And if I send ships, I send no more than 20 percent of the planets total quota
does production change over time, for planets?
i train it with ppo implementation from stable-baselines3
i think it is constant
Yes constant
But where'd you get the data though
Like first you train the thing and then what? Like I coded a function the environment runs but i dont know what next
PPO is reinforcement learning
you get the data from training...
every rollout generates data
the bot plays against itself
guys is there any really good bots i can download to use as opponents for tests?
enders fleet is pretty good, also marco dg v3.3
those are probably the best bots in the forums right now
Hi,
I wanted to ask something.
Each fleet is represented as [id, owner, x, y, angle, from_planet_id, ships].
If the owner here is enemy, is the angle leaked, or is it a placeholder only?
It's not leaked, rather deliberately present to help us calculate the position of ship and where it's headed to
Further, It can help you find out the nearby enemy planets if you verify the coordinates and trajectory (mostly ships go directly towards the enemy)
But if that's provided for the enemy fleets, then shouldn't it be called leaked? Because I dont feel there's game anymore. Everyhting is visible.
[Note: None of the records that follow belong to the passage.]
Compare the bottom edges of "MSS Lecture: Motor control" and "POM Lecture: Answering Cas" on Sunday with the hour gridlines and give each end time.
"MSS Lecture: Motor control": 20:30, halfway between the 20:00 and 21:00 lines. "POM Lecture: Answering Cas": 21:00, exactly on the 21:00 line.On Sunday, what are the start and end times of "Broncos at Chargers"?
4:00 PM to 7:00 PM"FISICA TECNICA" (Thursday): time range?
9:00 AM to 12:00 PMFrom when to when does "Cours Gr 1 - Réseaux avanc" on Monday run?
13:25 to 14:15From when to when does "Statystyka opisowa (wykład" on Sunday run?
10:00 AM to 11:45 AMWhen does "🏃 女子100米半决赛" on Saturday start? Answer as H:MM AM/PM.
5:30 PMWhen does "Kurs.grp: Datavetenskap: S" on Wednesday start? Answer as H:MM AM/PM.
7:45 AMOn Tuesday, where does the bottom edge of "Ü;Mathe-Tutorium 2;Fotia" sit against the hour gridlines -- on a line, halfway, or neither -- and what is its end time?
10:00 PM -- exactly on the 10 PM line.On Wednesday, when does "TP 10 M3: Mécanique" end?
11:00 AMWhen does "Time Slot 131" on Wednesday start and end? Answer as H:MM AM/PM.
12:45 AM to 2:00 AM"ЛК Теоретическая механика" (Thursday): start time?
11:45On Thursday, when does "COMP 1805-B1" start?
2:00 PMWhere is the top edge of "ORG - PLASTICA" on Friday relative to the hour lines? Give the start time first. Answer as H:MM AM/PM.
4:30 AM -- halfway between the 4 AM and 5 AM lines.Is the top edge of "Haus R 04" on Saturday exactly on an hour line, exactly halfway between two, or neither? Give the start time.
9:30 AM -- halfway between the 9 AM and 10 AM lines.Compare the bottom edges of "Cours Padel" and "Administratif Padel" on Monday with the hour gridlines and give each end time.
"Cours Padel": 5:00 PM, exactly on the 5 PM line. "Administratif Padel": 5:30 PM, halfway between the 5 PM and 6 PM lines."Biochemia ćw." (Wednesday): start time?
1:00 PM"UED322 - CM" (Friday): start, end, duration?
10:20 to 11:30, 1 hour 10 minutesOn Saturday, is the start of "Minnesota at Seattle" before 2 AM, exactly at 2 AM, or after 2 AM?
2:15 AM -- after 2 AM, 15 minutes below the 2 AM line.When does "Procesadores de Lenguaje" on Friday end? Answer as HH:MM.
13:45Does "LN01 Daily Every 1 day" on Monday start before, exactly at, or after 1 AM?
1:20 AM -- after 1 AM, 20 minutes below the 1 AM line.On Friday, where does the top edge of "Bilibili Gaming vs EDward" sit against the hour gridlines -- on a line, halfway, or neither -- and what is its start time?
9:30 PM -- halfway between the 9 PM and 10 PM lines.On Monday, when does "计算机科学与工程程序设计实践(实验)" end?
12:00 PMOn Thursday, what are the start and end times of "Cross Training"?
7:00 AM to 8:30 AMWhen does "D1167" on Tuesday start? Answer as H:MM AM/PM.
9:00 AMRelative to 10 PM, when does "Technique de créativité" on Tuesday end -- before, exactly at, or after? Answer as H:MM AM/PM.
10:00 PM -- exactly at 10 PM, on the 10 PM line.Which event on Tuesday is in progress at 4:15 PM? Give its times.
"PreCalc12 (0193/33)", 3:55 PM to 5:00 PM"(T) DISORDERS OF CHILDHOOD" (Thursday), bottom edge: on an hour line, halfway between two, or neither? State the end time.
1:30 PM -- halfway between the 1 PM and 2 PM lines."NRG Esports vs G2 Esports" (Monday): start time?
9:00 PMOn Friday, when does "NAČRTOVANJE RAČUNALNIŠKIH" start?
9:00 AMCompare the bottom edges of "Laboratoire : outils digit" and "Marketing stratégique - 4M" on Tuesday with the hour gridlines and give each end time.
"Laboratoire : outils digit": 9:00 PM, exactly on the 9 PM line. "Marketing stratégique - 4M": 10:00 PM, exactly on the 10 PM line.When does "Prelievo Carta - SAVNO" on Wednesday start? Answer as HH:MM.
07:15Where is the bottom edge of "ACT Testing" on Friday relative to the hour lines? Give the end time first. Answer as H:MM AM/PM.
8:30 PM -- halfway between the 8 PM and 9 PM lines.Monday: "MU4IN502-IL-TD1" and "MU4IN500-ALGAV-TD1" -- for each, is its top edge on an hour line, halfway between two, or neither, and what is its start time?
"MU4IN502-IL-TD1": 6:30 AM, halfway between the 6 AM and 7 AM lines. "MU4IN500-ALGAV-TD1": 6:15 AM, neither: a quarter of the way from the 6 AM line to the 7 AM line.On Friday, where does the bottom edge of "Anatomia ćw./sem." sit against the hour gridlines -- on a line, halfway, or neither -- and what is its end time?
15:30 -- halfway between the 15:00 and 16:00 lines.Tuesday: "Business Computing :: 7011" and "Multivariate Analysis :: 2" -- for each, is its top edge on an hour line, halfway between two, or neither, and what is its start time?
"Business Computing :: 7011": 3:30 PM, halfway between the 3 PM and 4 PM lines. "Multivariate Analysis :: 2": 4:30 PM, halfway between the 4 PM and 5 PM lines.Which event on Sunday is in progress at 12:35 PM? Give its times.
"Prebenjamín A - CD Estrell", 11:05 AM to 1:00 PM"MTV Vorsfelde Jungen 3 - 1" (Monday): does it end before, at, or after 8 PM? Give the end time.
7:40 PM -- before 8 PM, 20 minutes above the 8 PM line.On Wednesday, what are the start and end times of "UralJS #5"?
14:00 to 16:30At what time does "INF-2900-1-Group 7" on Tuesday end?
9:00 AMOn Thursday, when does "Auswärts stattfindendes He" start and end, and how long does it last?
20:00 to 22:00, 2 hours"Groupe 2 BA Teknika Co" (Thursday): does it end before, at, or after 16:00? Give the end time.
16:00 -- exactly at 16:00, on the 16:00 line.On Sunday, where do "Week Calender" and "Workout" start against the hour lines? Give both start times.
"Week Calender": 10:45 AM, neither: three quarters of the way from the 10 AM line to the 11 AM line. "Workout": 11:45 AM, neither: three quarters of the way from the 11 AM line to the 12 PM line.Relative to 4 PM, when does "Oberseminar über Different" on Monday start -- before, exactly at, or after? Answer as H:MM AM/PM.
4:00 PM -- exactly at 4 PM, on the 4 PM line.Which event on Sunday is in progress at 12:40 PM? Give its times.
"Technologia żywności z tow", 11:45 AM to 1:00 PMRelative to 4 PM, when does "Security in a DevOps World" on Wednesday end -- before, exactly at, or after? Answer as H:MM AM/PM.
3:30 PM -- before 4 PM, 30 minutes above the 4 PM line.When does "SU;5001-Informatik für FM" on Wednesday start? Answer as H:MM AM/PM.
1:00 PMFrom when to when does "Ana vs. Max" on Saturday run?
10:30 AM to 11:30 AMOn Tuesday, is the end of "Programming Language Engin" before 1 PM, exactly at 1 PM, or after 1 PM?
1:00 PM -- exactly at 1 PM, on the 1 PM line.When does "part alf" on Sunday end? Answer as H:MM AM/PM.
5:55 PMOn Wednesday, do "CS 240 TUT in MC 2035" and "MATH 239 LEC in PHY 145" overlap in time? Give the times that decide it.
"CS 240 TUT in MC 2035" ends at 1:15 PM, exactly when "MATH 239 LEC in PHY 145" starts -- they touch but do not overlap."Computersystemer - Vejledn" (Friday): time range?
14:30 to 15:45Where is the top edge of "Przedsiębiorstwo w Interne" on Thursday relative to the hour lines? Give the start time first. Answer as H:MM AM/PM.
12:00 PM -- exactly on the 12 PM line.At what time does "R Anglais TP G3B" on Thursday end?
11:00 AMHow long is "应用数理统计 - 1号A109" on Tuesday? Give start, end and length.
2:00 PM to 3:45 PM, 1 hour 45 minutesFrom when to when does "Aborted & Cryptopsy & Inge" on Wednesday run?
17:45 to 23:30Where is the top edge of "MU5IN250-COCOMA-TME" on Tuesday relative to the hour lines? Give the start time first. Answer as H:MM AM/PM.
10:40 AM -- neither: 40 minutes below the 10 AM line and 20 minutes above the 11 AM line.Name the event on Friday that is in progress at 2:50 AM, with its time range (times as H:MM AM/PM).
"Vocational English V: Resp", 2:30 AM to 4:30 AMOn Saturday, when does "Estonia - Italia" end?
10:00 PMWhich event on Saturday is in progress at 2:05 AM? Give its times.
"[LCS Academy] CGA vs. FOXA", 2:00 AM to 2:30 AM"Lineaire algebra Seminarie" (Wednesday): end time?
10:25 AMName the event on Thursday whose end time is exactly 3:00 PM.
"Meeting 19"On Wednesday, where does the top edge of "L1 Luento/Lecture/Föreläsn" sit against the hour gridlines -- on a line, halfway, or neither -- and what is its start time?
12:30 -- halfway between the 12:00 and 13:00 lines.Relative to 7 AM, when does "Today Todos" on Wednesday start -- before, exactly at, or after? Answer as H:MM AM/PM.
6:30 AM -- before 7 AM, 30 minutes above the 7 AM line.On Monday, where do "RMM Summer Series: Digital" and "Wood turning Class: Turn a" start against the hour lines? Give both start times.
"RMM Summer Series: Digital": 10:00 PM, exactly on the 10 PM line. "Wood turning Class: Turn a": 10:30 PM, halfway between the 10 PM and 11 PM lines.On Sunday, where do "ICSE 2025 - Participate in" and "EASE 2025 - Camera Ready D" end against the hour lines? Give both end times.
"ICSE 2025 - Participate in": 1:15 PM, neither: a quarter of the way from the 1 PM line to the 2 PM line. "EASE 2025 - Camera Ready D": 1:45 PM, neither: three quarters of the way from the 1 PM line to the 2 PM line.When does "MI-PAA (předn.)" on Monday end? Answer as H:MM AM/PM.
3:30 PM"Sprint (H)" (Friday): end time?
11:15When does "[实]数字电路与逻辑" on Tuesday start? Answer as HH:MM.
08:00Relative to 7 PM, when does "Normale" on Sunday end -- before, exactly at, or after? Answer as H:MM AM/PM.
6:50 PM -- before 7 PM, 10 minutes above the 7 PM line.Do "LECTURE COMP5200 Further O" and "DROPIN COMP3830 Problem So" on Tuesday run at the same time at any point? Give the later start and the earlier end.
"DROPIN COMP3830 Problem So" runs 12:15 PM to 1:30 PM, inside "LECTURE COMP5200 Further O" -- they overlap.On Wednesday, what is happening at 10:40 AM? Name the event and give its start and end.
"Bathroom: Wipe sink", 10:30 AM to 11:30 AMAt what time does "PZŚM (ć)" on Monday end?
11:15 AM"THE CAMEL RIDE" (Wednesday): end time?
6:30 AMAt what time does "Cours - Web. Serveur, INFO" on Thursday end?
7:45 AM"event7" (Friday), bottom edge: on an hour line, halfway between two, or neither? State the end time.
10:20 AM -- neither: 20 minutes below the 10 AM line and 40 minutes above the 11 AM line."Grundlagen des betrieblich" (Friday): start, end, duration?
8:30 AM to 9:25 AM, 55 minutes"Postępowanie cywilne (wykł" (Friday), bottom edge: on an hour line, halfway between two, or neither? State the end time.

Not leaked, think of it as modern day warfare.. Country A and B both have high tech machinery and as soon as Country B sends a missile towards A, the defence system of A detects the angle, coordinates, point of origin and what not to narrow down the threat
It's not leaked, but calculated by the defence (radar detector)
Your focus should be on to narrowing down the threat, the real game tbh.. threat detection is a work for radars now
Thanks for that POV.
Yup 🐣, welcome :)
Would you call Chess a game? It's perfect information too...
So when we figure out where to send ships, dont we multiply the angular velocity of the target planet with the speed of my planet ships in that pair or s o mething?? Then we use the radius and distance from sun and we do some polar type crap to find the new cartesian coordinates and then we compute the distance??
Umm, I don't quite understand what you're trying to convey or the formula you're describing
From my knowledge of kinematics and circular motion, I don't remember any formula where we multiply "angular velocity of thing with speed of any thing" to get a proper pair
I don't know about this formula, but upon doing dimensional analysis
Angular velocity(radian/second) * speed(metre/second) will give (m/s²) which is acceleration (i guess centripetal one) and upon integrating acceleration twice with respect to time we can get to position. But still I'm very unsure about your formula, can you please elaborate it or was it just an assumption?
And about finding new Cartesian co-ord, are you referring to (x = Rcos(theta' + omega.t), y = Rsin(theta' + omega.t))?
But anyways , here's my mathematical intuition:
First we determine the start(q) and destination(d) of ships:
Assume ship starts at: (x', y') and target is at (x'', y')
For any circular motion(here planet) we can say
x = x(original) + vt
or, in terms of circular motion:
Theta(final) = Theta(original) + omega*time
Here, theta = angular position & omega = angular velocity
And then the Cartesian co-ord would be:
x'' = R.cos(theta(original) + omega*t) [horizontal component]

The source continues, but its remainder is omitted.